Assigned task 1: List every individual letter of the alphabet that the essay on blending typefaces names.
Assigned task 2: Reproduce the essay on blending typefaces from "At the stem, the" up to and including "That’s one drawback.".

Document text:
»»

Old favourites don’t mix

Making a new typeface by blending two existing designs is simple enough. But it isn’t worth the trouble. I will now show you why it isn’t.

The typeface Frutiger is, in my opinion, the most beautiful sans-serif ever made. The light version seems a promising start to a new design.

A bold Franklin Gothic is quite different. To my mind, Morris Fuller Benton gave it roughness that borders on the brutal. By blending the two, we can make a new font with a look of its own. But it’s not a good idea. (Cross a dachshund with a St Bernard, and you get a mongrel that chases into holes in the ground to rescue mountaineers.)

Preparing the base fonts will take a while. Each design must match the other, character by character, Bézier point for Bézier point. Making sure they do calls for careful work.

The letters g in Frutiger and Franklin Gothic have different structure. Blending them won’t do.

We can make a new letter g in Franklin Gothic from the letter d and the letter f, upside-down. It will blend with the letter g in Frutiger. We can now proceed.

The result: bland and flawed

At first glance, the blend doesn’t look bad. But a closer look will reveal disappointing details. Here are three.

At the stem, the white countershape in the letter b looks lumpy. This is hardly surprising. One of the base fonts has a curve where the other has corners.

The inside and outside curves of the letter c have different shapes. It tapers awkwardly from thick to thin.

The letter s is too light, especially in the middle, and looks ready to fall over backwards. The shape will need more work.

Two disadvantages

Blending Frutiger and Franklin Gothic is not a quick shortcut. Preparing them takes time. And the new typeface would need a lot of work before it could be used. It doesn’t have much character. After our toil, what have we got to show for it? A faceless average. That’s one drawback.

The other is this. Rendering other peoples work doesn’t get you far. A blend of two existing typefaces doesn’t express your ideas about your ideal sans-serif. If the new type doesn’t show your own convictions, what is the point of doing all that work?

««

Provided material:
»»

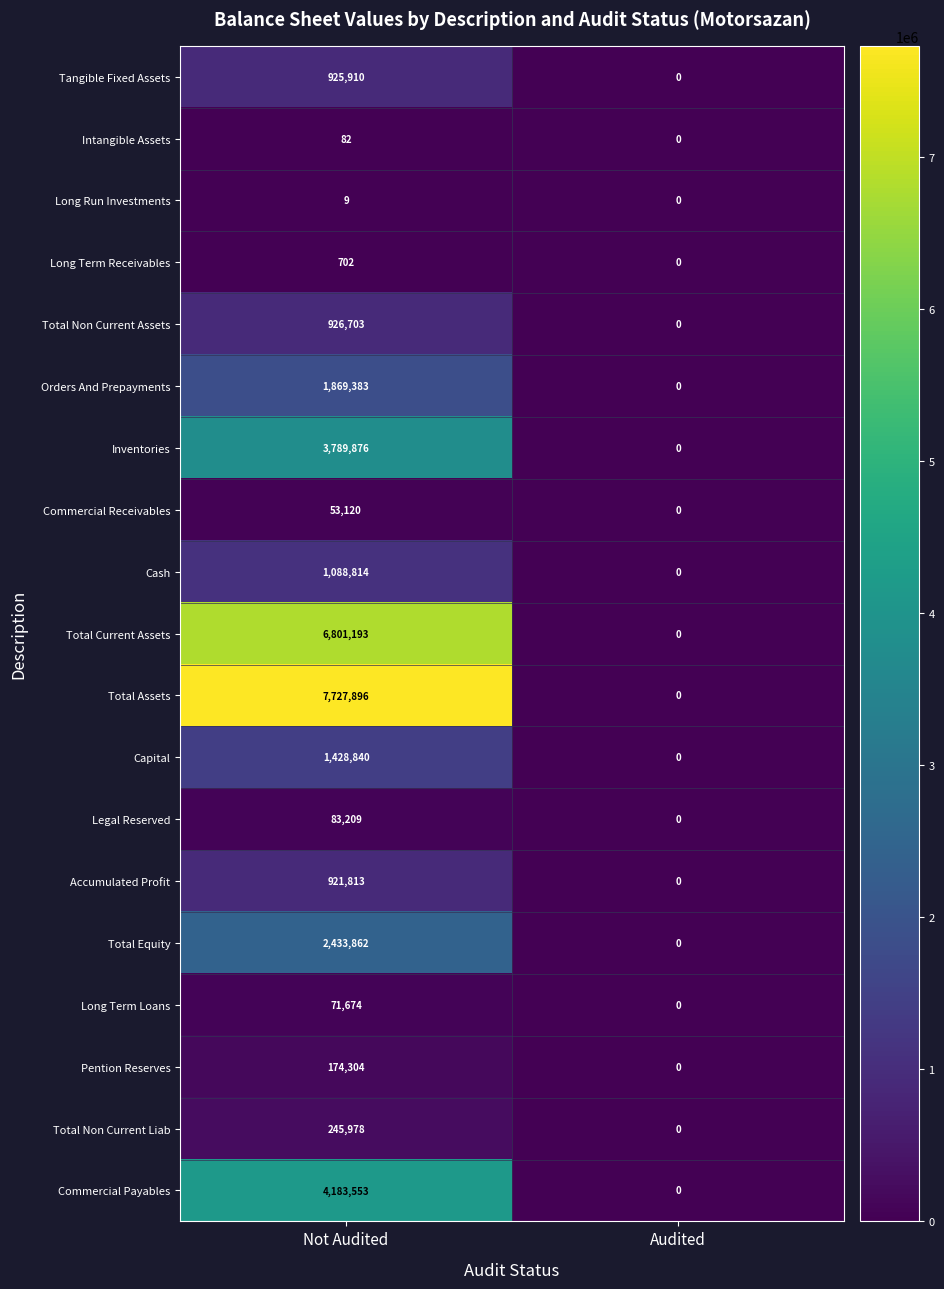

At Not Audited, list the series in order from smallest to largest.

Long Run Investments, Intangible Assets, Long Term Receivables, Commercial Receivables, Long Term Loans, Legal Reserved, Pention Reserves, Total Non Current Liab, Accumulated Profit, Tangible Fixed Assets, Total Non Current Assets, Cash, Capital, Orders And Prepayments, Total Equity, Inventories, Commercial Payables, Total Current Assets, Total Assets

««

Your solution 1: g, d, f, b, c, s

Your solution 2:
At the stem, the white countershape in the letter b looks lumpy. This is hardly surprising. One of the base fonts has a curve where the other has corners.

The inside and outside curves of the letter c have different shapes. It tapers awkwardly from thick to thin.

The letter s is too light, especially in the middle, and looks ready to fall over backwards. The shape will need more work.

Two disadvantages

Blending Frutiger and Franklin Gothic is not a quick shortcut. Preparing them takes time. And the new typeface would need a lot of work before it could be used. It doesn’t have much character. After our toil, what have we got to show for it? A faceless average. That’s one drawback.